13-08-13 - EUA: Dois Cristãos são presos e levados a julgamento por lerem a Bíblia em voz alta num espaço público

Um pastor e um dos crentes da sua igreja foram presos e levados a julgamento por terem lido a Bíblia em voz alta, num espaço público. O caso ocorreu no condado de Murrieta Riverside, na Califórnia, EUA.
O pastor Bret Coronado e Mark Mackey estavam acompanhados de outros crentes na calçada em frente ao Departamento de Veículos Automotores (DMV) e liam as suas Bíblias, quando um agente da polícia de trânsito os deteve dizendo que eles não poderiam “pregar a uma audiência cativa”. As pessoas a quem adirigiam a leitura estavam numa fila à espera do horário de abertura do departamento.
Como não existe no Código Penal da Califórnia nenhum artigo sobre isso, o policial alegou que eles haviam violado a Seção 602.1 (b), que é destinada a proteger empresas que intimidem manifestantes a desocupar as entradas dos seus clientes, em caso de protestos, e prevê prisão por 90 dias ou multa de até US$ 400.00.
Como o pastor e o crente estavam a cerca de 40 metros da entrada do DMV – que não estava em funcionamento laboral – e não estavam a protestar a defesa de ambos alega que a ação do agente foi errada.
A entidade Advocates for Faith and Freedom, formada por advogados e que visa a proteção da fé e liberdade, protocolou uma ação federal contra a Patrulha de Trânsito da Califórnia por detenção ilegal.

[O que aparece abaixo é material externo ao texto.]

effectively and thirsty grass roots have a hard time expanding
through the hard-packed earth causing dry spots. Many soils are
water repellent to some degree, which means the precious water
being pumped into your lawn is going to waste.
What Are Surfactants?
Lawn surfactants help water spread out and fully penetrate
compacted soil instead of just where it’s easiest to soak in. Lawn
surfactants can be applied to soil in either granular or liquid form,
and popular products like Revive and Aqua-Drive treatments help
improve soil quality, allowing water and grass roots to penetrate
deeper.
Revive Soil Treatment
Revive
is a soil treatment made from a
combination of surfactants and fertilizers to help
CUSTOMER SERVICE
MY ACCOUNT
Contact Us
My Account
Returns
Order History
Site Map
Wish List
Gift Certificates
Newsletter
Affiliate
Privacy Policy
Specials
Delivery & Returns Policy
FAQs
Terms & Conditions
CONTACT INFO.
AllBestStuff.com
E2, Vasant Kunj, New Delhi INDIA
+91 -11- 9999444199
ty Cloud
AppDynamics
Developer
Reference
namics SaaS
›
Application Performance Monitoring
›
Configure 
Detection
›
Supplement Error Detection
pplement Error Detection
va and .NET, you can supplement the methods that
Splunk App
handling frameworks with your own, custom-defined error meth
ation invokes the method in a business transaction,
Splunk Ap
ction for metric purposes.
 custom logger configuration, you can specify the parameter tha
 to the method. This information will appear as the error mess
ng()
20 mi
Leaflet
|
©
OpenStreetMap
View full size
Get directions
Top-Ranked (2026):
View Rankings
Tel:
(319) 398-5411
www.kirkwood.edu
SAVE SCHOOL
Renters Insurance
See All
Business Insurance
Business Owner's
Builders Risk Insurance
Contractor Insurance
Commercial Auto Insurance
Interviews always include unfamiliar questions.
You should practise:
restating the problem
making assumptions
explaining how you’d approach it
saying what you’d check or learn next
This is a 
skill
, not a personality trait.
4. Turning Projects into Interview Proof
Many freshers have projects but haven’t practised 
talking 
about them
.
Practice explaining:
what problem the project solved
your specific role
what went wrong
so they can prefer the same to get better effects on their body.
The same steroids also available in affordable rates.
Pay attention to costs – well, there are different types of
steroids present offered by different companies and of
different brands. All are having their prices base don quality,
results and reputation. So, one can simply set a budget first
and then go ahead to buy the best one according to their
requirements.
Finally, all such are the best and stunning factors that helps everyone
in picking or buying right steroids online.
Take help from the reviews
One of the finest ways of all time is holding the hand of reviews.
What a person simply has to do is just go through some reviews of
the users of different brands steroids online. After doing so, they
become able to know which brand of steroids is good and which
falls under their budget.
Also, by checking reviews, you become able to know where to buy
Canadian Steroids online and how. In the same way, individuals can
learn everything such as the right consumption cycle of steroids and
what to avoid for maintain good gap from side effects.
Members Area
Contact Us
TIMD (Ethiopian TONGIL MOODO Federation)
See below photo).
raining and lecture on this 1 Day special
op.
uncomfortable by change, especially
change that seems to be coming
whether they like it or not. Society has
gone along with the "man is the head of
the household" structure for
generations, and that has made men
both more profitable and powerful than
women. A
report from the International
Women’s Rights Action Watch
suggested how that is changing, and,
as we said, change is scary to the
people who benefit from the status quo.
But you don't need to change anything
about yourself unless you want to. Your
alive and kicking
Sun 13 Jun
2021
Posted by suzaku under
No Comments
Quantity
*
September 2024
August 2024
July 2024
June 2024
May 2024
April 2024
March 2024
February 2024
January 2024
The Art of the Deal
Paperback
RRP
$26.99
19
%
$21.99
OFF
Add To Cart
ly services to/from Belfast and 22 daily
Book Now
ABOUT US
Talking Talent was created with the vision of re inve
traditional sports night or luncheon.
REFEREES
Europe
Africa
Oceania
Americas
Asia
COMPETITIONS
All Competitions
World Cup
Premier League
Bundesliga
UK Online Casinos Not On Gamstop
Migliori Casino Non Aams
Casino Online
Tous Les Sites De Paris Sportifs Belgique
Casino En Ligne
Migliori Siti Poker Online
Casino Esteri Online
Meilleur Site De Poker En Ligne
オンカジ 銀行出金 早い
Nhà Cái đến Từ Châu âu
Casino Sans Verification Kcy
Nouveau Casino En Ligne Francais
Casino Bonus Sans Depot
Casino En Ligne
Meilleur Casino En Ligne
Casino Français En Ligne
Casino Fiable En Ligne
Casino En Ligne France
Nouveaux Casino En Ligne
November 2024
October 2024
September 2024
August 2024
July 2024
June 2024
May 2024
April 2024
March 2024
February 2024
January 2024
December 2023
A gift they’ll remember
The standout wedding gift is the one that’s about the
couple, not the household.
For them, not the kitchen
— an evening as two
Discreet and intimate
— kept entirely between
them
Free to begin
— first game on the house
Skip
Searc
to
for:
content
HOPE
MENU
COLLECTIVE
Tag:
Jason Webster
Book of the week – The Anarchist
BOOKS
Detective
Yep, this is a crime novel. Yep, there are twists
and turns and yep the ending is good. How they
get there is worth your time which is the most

Em contrapartida, o promotor Paul Zellerbach decidiu acusar os dois por violação de propriedade do Estado, tido como contravenção no Código Administrativo Califórnia, Seção 1860 (a), que diz que “nenhuma pessoa deve possuir ou transportar qualquer manifestação ou reunião em prédios públicos ou terrenos a menos que tenha obtido uma autorização do referido departamento“.
O facto ocorreu há mais de um ano, porém os imbróglios ligados ao evento protelaram o início do julgamento, que começou no passado dia 5 de agosto.
Os advogado de defesa Nic Cocis e Robert Tyler, conselheiro geral da Advocates for Faith and Freedom, estará defendendo o pastor Bret Coronado e Mark Mackey. “Estes homens estavam com a permissão do direito da Primeira Emenda à liberdade de expressão. Eles estavam simplesmente a dar testemunho da sua fé em propriedade pública, e vamos defender os seus direitos constitucionais. Esta acusação equivale a nada mais do que vingança para a nossa apresentação de uma ação judicial federal”, afirmou Tyler.
A defesa alega ainda que o processo em execução é inconstitucional porque viola o direito da Primeira Emenda à liberdade de expressão e é inconstitucionalmente vaga, violando a cláusula do devido processo da Décima Quarta Emenda. Além de argumentar que a exigência de licença não se aplica porque ambos não estavam envolvidos nma manifestação ou reunião.